The 'Friends of Marcia Powell' are autonomous groups and individuals engaging in prisoner outreach, informal advocacy, and organized protest and direct actions in a sustained campaign to: promote prisoner rights and welfare in America; engage the Arizona public in a creative and thoughtful critique of our system of "justice;” deconstruct the prison industrial complex; and dismantle this racist, classist patriarchy...

Retiring "Free Marcia Powell"

As of December 2, 2010 (with occasional exceptions) I'm retiring this blog to direct more of my time and energy into prisoner rights and my other blogs; I just can't do anyone justice when spread so thin. I'll keep the site open so folks can search the archives and use the links, but won't be updating it with new posts. If you're looking for the latest, try Arizona Prison Watch. Most of the pieces posted here were cross-posted to one or both of those sites already.

Thanks for visiting. Peace out - Peg.

Monday, December 21, 2009

From the Family of Marcia Powell: End the Violence.

I missed this first event on Thursday, though the photos below are from the art display there. 
I made it to the second, for which I have more text below.  To close observers, yes, I backdated this and tucked in under the other Marcia Powell post - just trying to keep things relatively chronological. I also do that when I want to keep a particular post at the top of the page for a few days...

December 17, 2009 – Tucson, Arizona:

 El Presidio Park, 160 West Alameda Street, Tucson, AZ.   
Performance art/art installation: 
  “No Human Involved (NHI).”

For many years, the term “NHI” was routinely used to designate murdered prostitutes on police homicide reports.  The central image for the art installation will be a physical representation of the Perryville Prison which will honor the Marcia Powell tragedy;  a performance piece/die-in and live  music are also scheduled.

"Marcia Powell was a prisoner of the State of Arizona. On May 19, 2009 she was locked in an outdoor cage with n shade or water, and cried for four hours in 107 degree heat. She begged for water. By the time someone noticed she was unresponsive, lying in her own feces, with 2nd degree burns from the sun. She reached the hospital in cardiac arrest. Her core body temperature was 108 degrees. The Director of the Department of Corrections had her life support removed. She died sometime soonafter. Her death was declared an "accident."

"For years official law enforcement homicide reports had three designations for murder victims. Male. Female. NHI ("No Human Involved"). That last designation was commonly used for murdered prostitutes."


"Marcia Powell was serving 27 months for prostitution. In Arizona there is a mandatory minimum for prostitution. 

1st time: 15 days. 
2nd time: 30 days.
3rd time: 180 days...

For Marcia Powell, it was a death sentence."

El Tiradito Shrine, 354 South Main Avenue, Tucson, AZ   
“Memorial Ritual and Vigil”

After the art display and die in in the park, everyone made their way to the  --------, where we performed a ritual to remember and honor sex workers victimized by violence. As soon as we had all gathered, we received carnations on which were tied the names of the dead. The candles on the alter we had encircled were lit, and the reading of the list of names began. As each one was called, we placed their flower gently upon the alter, now dripping with white wax. Flickering candlelight revealed anguish and grief in the solemn faces around me, as well as tears, a few from my own cheek. 

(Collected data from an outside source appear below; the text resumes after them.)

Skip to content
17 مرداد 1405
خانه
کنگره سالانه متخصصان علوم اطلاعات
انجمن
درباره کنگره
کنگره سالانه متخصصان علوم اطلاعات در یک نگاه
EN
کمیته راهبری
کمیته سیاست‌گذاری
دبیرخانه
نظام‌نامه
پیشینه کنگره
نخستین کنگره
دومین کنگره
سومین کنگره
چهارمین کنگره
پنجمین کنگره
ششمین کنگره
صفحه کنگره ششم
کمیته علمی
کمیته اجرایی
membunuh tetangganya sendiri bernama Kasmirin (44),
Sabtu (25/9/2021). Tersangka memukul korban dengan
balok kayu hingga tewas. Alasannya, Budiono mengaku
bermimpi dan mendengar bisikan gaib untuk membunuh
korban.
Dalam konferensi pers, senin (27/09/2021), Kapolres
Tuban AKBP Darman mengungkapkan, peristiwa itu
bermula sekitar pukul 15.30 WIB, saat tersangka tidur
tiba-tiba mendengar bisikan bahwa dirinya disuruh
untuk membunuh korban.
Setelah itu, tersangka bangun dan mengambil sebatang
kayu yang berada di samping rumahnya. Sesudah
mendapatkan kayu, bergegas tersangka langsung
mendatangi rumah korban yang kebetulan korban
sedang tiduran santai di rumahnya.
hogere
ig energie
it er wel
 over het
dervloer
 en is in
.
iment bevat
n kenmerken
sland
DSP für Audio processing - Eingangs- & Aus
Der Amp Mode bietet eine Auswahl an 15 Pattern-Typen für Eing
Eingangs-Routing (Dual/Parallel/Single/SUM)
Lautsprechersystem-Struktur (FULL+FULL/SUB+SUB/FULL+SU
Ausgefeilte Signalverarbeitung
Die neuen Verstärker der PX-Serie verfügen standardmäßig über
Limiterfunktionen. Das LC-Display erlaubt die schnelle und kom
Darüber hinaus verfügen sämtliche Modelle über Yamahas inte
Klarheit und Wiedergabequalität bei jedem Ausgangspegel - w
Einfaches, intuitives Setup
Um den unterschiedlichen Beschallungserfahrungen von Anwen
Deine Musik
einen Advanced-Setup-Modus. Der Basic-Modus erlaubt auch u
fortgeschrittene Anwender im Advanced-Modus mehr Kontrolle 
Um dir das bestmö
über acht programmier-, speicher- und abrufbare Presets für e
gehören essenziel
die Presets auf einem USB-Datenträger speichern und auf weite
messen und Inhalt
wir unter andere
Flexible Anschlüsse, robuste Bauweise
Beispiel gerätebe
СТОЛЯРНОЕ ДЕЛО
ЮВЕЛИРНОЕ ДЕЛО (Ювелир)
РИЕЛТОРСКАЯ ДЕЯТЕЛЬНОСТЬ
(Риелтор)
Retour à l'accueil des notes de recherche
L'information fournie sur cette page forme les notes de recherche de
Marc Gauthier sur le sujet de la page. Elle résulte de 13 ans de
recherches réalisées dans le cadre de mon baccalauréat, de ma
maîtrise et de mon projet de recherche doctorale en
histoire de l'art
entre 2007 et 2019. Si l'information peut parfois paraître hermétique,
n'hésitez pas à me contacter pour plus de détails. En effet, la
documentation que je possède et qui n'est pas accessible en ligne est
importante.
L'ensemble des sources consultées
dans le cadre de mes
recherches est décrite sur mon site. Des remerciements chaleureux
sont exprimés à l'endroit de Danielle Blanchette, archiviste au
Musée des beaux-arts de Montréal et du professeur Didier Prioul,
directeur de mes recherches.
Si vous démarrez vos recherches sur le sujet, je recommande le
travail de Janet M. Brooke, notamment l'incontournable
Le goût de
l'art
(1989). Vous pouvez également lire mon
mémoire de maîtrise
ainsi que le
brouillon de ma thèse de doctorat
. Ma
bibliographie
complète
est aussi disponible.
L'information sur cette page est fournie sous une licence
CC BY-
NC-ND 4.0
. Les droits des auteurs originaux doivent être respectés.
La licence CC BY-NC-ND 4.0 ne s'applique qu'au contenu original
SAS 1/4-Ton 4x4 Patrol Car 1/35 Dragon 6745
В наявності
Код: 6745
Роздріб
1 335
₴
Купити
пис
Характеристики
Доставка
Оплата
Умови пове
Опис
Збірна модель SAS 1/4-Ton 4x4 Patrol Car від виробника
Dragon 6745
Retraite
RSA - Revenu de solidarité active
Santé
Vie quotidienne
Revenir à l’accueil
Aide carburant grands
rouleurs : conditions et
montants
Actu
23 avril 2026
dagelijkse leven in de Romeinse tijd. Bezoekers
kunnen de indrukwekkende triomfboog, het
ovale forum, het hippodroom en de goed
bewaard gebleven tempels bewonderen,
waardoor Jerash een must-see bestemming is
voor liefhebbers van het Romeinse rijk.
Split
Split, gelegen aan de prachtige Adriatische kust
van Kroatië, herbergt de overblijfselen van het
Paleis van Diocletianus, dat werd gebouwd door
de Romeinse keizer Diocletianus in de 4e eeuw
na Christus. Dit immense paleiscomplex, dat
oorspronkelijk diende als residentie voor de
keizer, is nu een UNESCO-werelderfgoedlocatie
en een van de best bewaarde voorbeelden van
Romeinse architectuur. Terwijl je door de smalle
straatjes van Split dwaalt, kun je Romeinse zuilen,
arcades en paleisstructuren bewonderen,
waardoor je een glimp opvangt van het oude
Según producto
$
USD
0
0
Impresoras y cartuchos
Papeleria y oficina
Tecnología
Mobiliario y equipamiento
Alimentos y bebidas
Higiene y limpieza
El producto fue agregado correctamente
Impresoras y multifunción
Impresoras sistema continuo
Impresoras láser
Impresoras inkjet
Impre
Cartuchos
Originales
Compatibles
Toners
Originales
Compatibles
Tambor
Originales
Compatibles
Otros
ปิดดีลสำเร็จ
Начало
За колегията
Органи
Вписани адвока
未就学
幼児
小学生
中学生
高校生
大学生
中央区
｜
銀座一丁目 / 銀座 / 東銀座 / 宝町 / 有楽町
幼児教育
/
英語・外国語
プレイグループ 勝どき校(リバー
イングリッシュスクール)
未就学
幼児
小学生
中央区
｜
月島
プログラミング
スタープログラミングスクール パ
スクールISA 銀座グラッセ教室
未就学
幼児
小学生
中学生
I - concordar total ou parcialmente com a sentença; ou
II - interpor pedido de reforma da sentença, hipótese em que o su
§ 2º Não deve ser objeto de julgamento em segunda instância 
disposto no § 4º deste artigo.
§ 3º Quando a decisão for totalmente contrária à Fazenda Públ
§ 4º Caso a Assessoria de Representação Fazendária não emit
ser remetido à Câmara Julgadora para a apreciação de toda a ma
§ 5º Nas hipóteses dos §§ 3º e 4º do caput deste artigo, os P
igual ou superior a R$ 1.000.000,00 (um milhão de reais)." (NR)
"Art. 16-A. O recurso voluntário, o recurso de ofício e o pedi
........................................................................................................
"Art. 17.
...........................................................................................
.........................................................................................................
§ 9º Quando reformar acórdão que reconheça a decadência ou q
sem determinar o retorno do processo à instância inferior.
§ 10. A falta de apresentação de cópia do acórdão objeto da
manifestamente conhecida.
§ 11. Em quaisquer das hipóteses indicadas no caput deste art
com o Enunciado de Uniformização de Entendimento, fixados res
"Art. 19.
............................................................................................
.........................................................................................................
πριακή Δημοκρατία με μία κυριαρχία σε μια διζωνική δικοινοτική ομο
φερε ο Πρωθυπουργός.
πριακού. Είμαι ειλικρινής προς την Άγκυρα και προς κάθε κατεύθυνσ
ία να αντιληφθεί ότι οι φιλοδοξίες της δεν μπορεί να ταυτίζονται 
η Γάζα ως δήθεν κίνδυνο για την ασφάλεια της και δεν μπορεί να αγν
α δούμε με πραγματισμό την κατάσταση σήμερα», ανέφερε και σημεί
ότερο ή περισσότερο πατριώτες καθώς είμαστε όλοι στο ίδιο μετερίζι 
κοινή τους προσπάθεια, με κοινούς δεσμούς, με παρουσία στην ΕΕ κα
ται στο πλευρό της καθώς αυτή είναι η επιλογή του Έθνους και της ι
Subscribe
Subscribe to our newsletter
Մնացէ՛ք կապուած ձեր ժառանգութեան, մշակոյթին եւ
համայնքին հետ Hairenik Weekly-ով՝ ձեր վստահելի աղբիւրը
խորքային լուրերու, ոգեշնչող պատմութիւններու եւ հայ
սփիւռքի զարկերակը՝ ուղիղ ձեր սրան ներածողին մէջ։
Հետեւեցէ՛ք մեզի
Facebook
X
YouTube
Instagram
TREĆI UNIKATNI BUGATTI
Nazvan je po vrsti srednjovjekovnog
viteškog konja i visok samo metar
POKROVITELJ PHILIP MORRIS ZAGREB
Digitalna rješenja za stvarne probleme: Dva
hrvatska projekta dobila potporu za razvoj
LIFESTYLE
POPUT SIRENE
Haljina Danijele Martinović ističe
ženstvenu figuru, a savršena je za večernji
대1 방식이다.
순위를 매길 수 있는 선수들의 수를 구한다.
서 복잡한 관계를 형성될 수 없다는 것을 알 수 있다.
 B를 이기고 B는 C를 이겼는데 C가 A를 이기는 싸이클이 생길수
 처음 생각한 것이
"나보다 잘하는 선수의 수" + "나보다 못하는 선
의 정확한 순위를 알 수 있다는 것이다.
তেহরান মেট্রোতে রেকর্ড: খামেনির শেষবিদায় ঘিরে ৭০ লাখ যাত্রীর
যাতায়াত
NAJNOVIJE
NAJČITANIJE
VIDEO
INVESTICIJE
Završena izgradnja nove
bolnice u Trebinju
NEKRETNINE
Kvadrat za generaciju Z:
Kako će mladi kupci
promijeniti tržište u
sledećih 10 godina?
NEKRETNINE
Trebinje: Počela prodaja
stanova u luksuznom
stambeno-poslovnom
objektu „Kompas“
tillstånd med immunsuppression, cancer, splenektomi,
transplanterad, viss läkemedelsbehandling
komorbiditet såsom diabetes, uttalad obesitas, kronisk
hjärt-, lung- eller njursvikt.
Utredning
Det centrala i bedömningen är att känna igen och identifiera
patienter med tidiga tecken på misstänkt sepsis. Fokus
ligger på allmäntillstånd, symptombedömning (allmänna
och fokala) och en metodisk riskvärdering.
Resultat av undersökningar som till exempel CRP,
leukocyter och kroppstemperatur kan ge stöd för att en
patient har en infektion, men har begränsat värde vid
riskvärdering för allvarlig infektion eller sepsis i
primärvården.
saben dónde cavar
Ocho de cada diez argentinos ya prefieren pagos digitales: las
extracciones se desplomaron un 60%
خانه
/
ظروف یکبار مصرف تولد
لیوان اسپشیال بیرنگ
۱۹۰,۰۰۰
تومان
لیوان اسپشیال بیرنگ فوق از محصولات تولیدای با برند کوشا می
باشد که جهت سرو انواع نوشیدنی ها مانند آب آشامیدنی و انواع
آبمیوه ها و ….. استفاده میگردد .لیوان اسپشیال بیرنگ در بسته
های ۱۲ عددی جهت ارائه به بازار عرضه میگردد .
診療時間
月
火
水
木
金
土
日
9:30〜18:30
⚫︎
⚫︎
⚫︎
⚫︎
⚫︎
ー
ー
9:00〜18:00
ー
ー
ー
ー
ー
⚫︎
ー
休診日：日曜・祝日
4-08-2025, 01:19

These women - and men and transgendered persons as well - know who their fallen comrades are by name and cause of death, and take considerable risk each year when they gather openly to pay tribute them and try to raise public awareness.  Not all sex work is criminal, of course, so their membership in SWOP isn't any kind of confession - but it sure sets them up to be scrutinized. 

Seeing what transpired in Tucson Thursday night, though, I understand why they do it - take this kind of risk. Plenty of sex workers won't - many aren't in a position where they can afford to safely, because of so many other vulnerabilities. Others feel safe enough and don't wan tot rock the boat. But these folks are at a point in their lives and political development where they can't afford not to make this struggle visible. 

Here, by the way, is where I found the family of Marcia Powell - among the Sex Workers Outreach Project and their allies. She was their sister all along - they've been fighting for her rights, too. The location of her ashes are now irrelevant: she has been claimed and will always be remembered as one of their own.